MS Points are usually activated by entering a string of numbers and letters, and usually look something like H547J-3JK67-J84J0-etc...  Those numbers, however, are generated by a system, and that system has a pattern. Using old codes, some folks on the site The Tech Game (no, I'm not linking to it) discovered that pattern and created an algorithm to generate new, valid codes.

Microsoft isn't talking about this yet, but they've closed the exploit. We don't know yet if they'll be able to track down the scammers and take back their points. Of course, it's illegal and immoral, but it's a pretty impressive achievement. And a little bit terrifying.

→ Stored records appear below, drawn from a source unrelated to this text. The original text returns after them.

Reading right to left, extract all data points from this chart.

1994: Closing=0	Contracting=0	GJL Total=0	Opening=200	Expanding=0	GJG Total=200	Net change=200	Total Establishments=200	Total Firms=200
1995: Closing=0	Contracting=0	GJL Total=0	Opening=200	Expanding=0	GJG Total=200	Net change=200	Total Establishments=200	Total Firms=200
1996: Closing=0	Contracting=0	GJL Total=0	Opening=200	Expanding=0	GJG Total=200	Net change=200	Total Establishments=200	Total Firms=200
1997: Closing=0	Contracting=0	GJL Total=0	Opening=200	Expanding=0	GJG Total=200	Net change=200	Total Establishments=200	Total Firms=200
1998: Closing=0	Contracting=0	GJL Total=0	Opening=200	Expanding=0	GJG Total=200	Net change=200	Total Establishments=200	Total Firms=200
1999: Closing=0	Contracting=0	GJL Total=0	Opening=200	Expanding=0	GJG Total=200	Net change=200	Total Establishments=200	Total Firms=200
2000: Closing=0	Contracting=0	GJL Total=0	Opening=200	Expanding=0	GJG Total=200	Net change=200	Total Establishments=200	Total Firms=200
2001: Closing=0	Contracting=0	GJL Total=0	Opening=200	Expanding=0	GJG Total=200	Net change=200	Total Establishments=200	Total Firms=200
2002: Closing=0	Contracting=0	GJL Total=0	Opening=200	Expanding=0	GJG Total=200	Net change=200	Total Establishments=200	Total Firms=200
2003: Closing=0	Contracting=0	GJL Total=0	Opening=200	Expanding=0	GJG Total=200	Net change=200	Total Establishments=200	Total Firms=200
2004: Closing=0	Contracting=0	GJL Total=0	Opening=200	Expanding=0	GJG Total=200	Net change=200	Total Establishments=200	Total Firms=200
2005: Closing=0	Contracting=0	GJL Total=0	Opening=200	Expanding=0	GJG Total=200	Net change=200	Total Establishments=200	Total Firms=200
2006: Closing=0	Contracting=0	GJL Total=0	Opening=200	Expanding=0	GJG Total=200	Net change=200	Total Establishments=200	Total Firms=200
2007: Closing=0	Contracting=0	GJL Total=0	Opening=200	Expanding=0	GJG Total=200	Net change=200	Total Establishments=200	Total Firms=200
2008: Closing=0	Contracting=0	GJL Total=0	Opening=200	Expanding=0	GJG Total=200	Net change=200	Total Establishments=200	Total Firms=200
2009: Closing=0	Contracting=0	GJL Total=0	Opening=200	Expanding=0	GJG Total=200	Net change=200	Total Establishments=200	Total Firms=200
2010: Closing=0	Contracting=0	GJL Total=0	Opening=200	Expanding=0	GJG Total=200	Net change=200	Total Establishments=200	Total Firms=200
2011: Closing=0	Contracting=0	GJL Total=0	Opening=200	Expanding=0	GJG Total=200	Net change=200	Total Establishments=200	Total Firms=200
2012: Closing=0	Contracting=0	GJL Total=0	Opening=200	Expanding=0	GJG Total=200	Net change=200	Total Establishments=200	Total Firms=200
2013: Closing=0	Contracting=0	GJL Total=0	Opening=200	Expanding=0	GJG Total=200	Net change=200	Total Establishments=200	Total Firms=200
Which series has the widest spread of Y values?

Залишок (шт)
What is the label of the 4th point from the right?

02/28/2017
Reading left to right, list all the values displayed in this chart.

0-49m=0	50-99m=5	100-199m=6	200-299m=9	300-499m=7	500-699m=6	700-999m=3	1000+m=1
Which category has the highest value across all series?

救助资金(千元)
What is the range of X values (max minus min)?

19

By the way, let me veer slightly off-topic for a moment and just say that if you have a credit card with an RFID chip, get rid of it. Tech writers (including me) have been writing about the dangers of these chips for years. They are a hacker's dream. I've seen video of on-the-street tests of people using a few hundred dollars worth of equipment to read the credit card numbers from cards in people's wallets and purses. The RFID makers have implemented some pretty impressive cryptographic techniques in order to keep them secure, but one constant of computer security is the tendency to underestimate the determination and capability of hackers.